Table of Contents
ISRN Obstetrics and Gynecology
Volume 2011, Article ID 242140, 4 pages
http://dx.doi.org/10.5402/2011/242140
Case Report

Genital Schistosomiasis in European Women

1Department of Pathology, Erasme Hospital, Université Libre de Bruxelles, Route de Lennik, 808, 1070 Brussels, Belgium
2Department of Gynaecology, Erasme Hospital, Université Libre de Bruxelles, Route de Lennik, 808, 1070 Brussels, Belgium

Received 19 February 2011; Accepted 12 April 2011

Academic Editors: P. C. Giraldo and L. B. Twiggs

Copyright © 2011 Xavier Catteau et al. This is an open access article distributed under the Creative Commons Attribution License, which permits unrestricted use, distribution, and reproduction in any medium, provided the original work is properly cited.

Abstract

Female genital schistosomiasis (FGS) is an isolated chronic form of schistosomiasis. Although most infections occur in residents of endemic areas, it has been clearly documented that brief freshwater exposure is sufficient to establish infection; thus, travellers may also be infected. The clinical manifestations of FGS are nonspecific, and lesions may mimic any neoplastic or infectious process in the female genital tract.
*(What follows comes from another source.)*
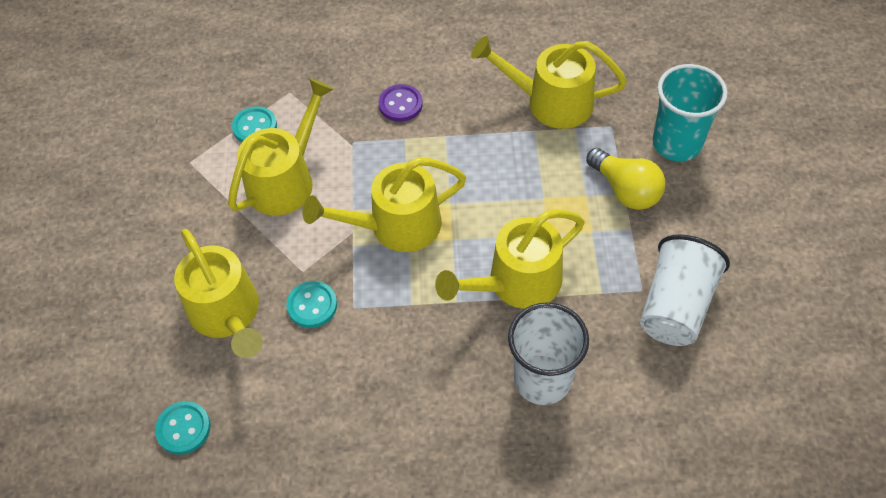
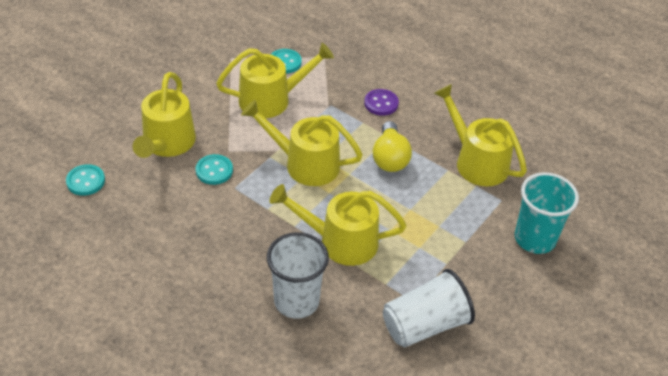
camera: 35 degrees right, 10 degrees down
(625, 190) = (468, 240): yellow light bulb -> yellow light bulb (390, 158)

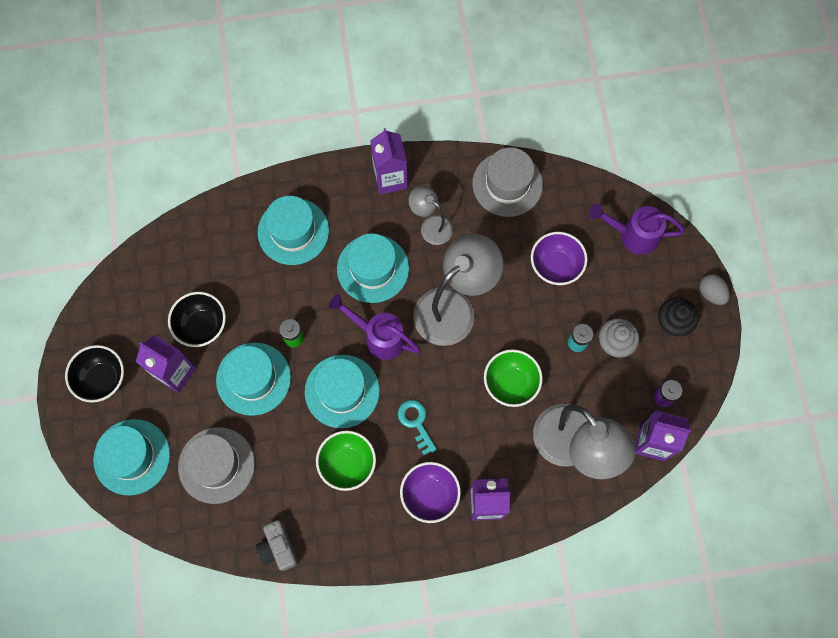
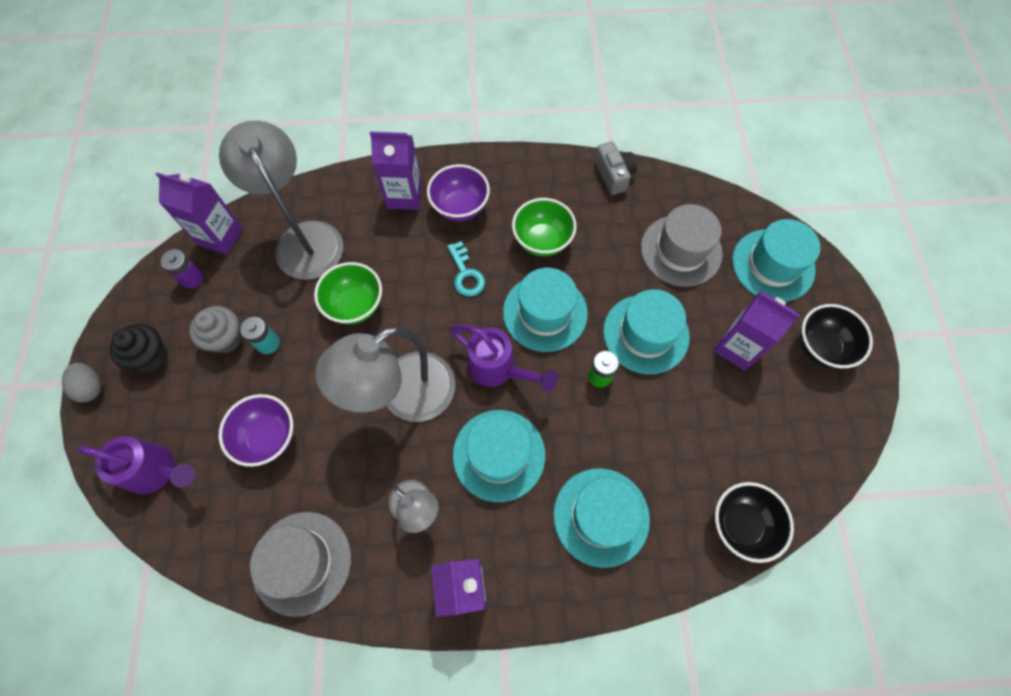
camera: 175 degrees left, 5 degrees down
(202, 326) = (711, 399): black bowl -> black bowl (740, 524)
It is important to take a careful history and physical examination, making sure to consider travel history in endemic areas. The diagnosis is confirmed by microscopy with egg identification or by serology. The standard of care for treatment is a single dose of oral praziquantel which avoids complications and substantial morbidity. Herein, we report a rare and original case of FGS in a European woman.